» **Source passage**:

_ _ _

The Negombo Police garage is situated adjoining the living quarters of police officers. The three toilets available for the use of the police station are now shared with the 160 refugees. This is causing inconvenience and also concerns for hygiene and the spread of disease, since the facilities are not adequate to meet the sanitation needs of nearly 200 people.

Another constable who spoke to the Sunday Observer who was about to finish his day’s duty at 6pm and head to the quarters said that the toilets and the washing areas gets congested and all have to wait in line.

“There is no other place which is accepting these people so we can’t just send them off. We must ensure their safety as well,” the constable, who did not wish to be named since he was not authorised to speak to the media, said.

For the Negombo police, it has been a marathon since the attacks. The Division under HQI Wootler has been attending to the victims, providing security, planning the mass funerals, going on search patrols, unsettling clashes between groups in the community among other things and are now even housing refugees.

“The police officials are stretched to the maximum, I wouldn’t be surprised if any tension arises from this living situation. If something doesn’t happen soon, tensions will be on the rise. It is completely justified on the part of the police as they have gone out of their way to provide shelter and other facilities to these refugees. They now even help with the cooking using the provisions provided by the UNHCR. On top of attending to investigations, maintaining law and order in the area, they now have to accommodate these refugees,” Ruki Fernando said.

Health risks

The squalid living conditions have also resulted in health risks as well. According to several sources working closely with refugees there has been recorded incidents of viral fever and rashes doing the rounds.

In the Ahamadiyya mosque situated around two kilometres away from the Negombo police station another 300 refugees are housed in slightly better sanitary and housing conditions. According to one of the members of the mosque in charge, food and medicine is provided for them by the UNHCR. Several doctors have visited the said camps and gravely ill patients have been hospitalised.

_ _ _

[Skeletal landmark data]
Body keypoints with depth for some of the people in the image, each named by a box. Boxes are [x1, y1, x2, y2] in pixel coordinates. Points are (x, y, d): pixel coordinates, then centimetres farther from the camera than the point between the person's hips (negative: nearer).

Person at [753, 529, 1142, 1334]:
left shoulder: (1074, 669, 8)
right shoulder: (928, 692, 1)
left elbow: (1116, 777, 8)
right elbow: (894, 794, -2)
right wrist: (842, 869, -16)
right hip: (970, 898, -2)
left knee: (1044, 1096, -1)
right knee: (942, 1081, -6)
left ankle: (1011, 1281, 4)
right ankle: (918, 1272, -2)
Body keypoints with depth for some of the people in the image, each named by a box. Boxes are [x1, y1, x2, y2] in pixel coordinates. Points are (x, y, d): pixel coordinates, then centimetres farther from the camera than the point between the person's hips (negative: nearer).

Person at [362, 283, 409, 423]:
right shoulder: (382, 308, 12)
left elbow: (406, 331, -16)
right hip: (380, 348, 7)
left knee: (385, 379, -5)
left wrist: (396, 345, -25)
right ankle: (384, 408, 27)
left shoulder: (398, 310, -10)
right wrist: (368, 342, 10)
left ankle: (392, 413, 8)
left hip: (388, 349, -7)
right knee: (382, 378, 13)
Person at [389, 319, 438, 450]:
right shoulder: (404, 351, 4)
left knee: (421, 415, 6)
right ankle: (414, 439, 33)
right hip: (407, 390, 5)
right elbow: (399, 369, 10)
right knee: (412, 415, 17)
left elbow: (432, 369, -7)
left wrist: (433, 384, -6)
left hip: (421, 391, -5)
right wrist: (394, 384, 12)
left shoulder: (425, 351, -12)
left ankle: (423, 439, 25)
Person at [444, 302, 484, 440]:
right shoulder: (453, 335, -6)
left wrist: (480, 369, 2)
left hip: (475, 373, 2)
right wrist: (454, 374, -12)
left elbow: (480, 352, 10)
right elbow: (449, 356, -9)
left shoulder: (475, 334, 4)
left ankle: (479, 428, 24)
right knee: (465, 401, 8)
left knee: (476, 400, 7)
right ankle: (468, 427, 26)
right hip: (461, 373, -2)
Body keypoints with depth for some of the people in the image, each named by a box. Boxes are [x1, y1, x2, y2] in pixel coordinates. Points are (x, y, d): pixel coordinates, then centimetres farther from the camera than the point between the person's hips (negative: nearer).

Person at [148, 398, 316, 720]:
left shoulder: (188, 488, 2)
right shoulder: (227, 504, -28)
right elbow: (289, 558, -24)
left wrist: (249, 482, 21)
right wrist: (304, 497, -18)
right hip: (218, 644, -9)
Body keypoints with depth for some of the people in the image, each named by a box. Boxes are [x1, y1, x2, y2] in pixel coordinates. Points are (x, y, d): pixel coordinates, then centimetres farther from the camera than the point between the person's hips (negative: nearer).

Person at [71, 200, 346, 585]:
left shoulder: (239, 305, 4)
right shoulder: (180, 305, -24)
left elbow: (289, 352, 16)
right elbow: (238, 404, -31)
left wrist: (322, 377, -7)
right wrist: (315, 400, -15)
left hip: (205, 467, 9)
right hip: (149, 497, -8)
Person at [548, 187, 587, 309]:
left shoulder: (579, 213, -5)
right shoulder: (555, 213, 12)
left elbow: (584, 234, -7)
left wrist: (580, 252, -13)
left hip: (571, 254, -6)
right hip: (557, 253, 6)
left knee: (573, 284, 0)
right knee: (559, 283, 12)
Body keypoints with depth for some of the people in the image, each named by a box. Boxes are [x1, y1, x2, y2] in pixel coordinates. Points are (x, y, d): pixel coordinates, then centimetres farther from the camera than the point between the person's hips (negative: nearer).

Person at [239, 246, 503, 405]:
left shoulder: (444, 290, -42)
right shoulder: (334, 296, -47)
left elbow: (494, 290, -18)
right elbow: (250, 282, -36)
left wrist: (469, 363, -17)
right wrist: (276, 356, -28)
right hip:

_ _ _

» **Actions to take**:
1. Print the part of the article about refugees at the Negombo police station from "The Negombo Police garage" up to and including "the media, said.".
2. Based on the article about refugees at the Negombo police station, decide whether each statement is true, answering yes or no and quoting the words that decide it: (a) The Ahamadiyya mosque houses another 300 refugees. (b) The police station has five toilets. (c) The constable agreed to be named.
The rows are separate material and have no connection to the article.

» **Completed exercise**:
1.
The Negombo Police garage is situated adjoining the living quarters of police officers. The three toilets available for the use of the police station are now shared with the 160 refugees. This is causing inconvenience and also concerns for hygiene and the spread of disease, since the facilities are not adequate to meet the sanitation needs of nearly 200 people.

Another constable who spoke to the Sunday Observer who was about to finish his day’s duty at 6pm and head to the quarters said that the toilets and the washing areas gets congested and all have to wait in line.

“There is no other place which is accepting these people so we can’t just send them off. We must ensure their safety as well,” the constable, who did not wish to be named since he was not authorised to speak to the media, said.

2.
(a) Yes: "another 300 refugees are housed"
(b) No: "The three toilets available for the use of the police station"
(c) No: "who did not wish to be named"